Владимир Михайлович ничуть не преувеличивал действительность и вовсе не пытался «кокетничать» со мной. Горе его было искренним и неподдельным. Он не мог найти себе применение. Без Ольги он не мыслил своей жизни. Я увидела его спустя сорок дней после смерти Лели. Эти дни вымотали его окончательно. Из сорокасемилетнего импозантного, представительного мужчины он превратился в убитого горем шестидесятилетнего старца. Здесь нет никакого преувеличения - горе способно изменить человека до неузнаваемости. И самое страшное, что через какое-то время у него появилось такое ощущение, что он уже или заболел, или заболевает клаустрофобией - боязнью замкнутого пространства: иногда ему начинало казаться, что его замуровали, что со всех сторон его окружает глухая каменная стена, которую ни чем невозможно прошибить. Иногда, особенно в метро, он ловил себя на мысли, что безумно боится толпы —ему начинало казаться, что она разнесет его своим безумным потоком, противостоять которому у нет просто нет сил. Жизнь превратилась для него в существование, он все делал чисто механически —просыпался утром, что-то забрасывал в рот, провожал одиннадцатилетнего сына Сережку в школу, сам шел на работу, там, словно во сне, что-то спрашивал, что-то отвечал, одним словом, пытался работать, но все чаще и чаще ловил себя на мысли, что не понимает происходящего вокруг. И только на кладбище‚ на Ольгиной могиле он становился тем Володей, которого мы знали прежде. Он разговаривал с Ольгой, рассказывал о том, что происходит вокруг, иногда даже спрашивал какого-то совета. И, не услышав ответа, ловил себя на мысли, что по щекам вновь «бегут ручейки» скупых мужских слез. Жена часто приходила к нему во сне. Проснувшись, он начинал вспоминать все мелкие подробности четырнадцатилетней совместной жизни. И так почти каждый день…

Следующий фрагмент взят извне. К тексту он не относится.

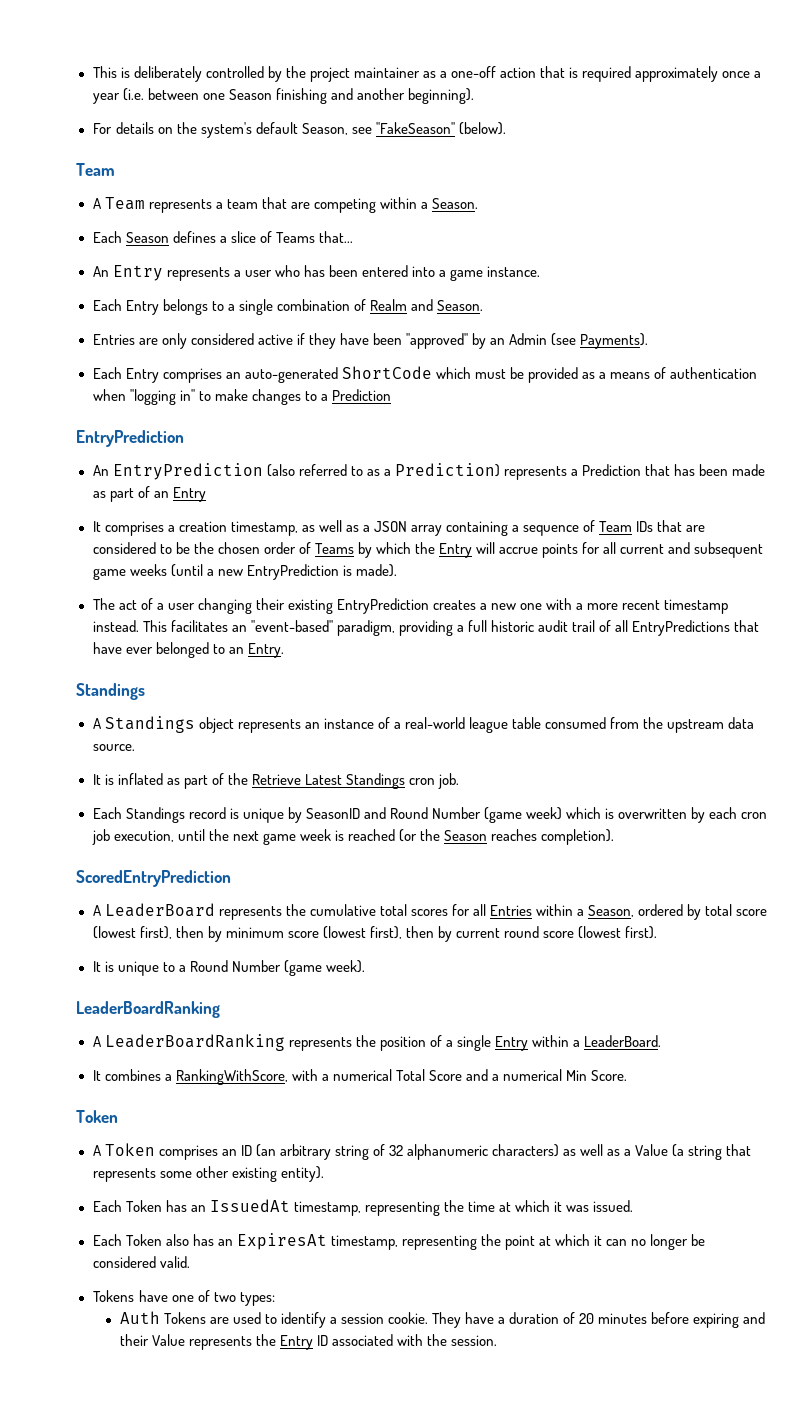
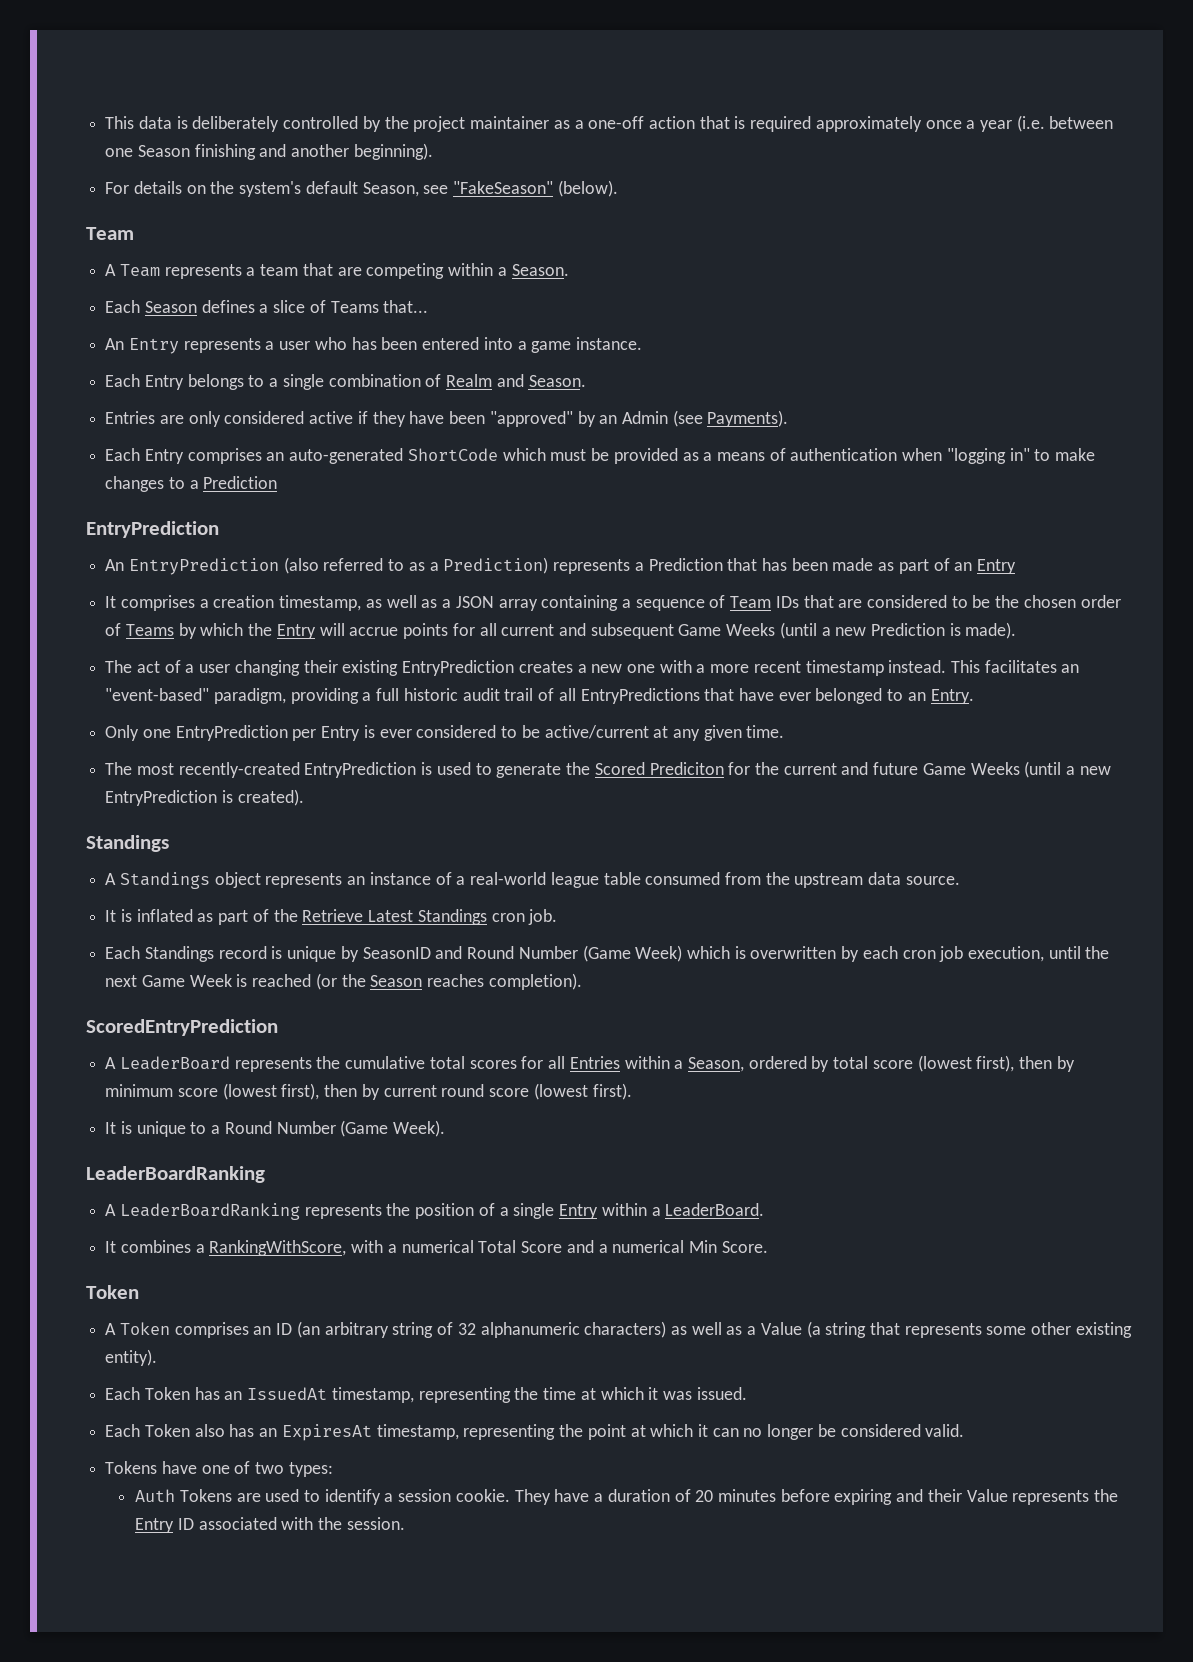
[92,66,117,78] This -> [105,116,172,129] This data
[92,564,339,580] game weeks (until a new EntryPrediction -> [678,622,946,639] Game Weeks (until a new Prediction
(284, 650) none -> [105,725,785,741] [105,761,1111,778] [105,789,304,806] // Only one EntryPrediction per Entry is ever considered to be active/current at any given time. // The most recently-created EntryPrediction is used to generate the Scored Prediciton for the current and future Game Weeks (until a new EntryPrediction is created).
[484,807,563,823] (game week) -> [582,945,683,962] (Game Week)
[262,829,331,845] game week -> [141,974,232,987] Game Week
[283,960,365,976] (game week). -> [340,1120,446,1137] (Game Week).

Догадываюсь‚ что, прочитав написанное, многие могут сказать, что же, мол, это за мужик, который, как баба, нюни распустил. Не торопитесь его осуждать. Согласитесь, что тяжело терять близкого, родного тебе человека. Вдвойне тяжелее терять тех, кто моложе- тебя. Я понимаю, что жизнь есть жизнь и кто-то из супругов всегда раньше другого уходит в мир иной. Не в обиду мужчинам будет сказано, но женщина так устроена, что она легче приспосабливается к чему-то. Я вовсе не говорю, что она смиряется с потерей мужа. Я немного о другом: молодые вдовы находят утешение в детях, которые ка две капли воды похожи на умершего кормильца, пожилые находят себе применение в ином. В отношении к пожилым главное - дать понять, что они по-прежнему тебе нужны. Когда у моей приятельницы умер дед, она, видя, как бабушка мечется от горя, предложила ей пожить вместе с ними. И ее бабуля нашла себе занятие в возне с правнучкой. Это помогло ей пережить тяжесть утраты.
Постепенно все забывается, боль утихает, остается лишь благодарная память. Я знаю женщин, которые в память о погибшем муже так и не вышли больше замуж, хотя предложения были. Видимо, осталось в наших душах еще нечто святое, что помогает нам не запятнать все самое светлое и чистое, что есть на Земле.
Мужчинам труднее пережить потерю жены, ибо они теряют сразу все -любимую женщину, хозяйку в доме, мать своих детей. И порой им на плечи ложится груз, который поначалу им вынести не под силу. Отсюда и та растерянность, которая есть у Владимира Михайловича. И осуждать его за это нельзя.
-Ты знаешь, - признался он мне не так давно, - я лишился сразу всего. Пойми правильно, я вовсе не имею в виду какие-то удобства или блага. Грубо говоря, обед-то я и сам могу приготовить. Я о другом. Со смертью Ольги от меня ушла часть моей жизни, восполнить которую уже невозможно, да и смысла нет никакого. Ничто на Земле не повторяется, и поэтому‚ даже если что-то и будет в моей жизни новое, в чем я очень сомневаюсь, то такого уже никогда не будет. Мы были единое целое, а теперь осталась какая-то малюсенькая четвертушечка.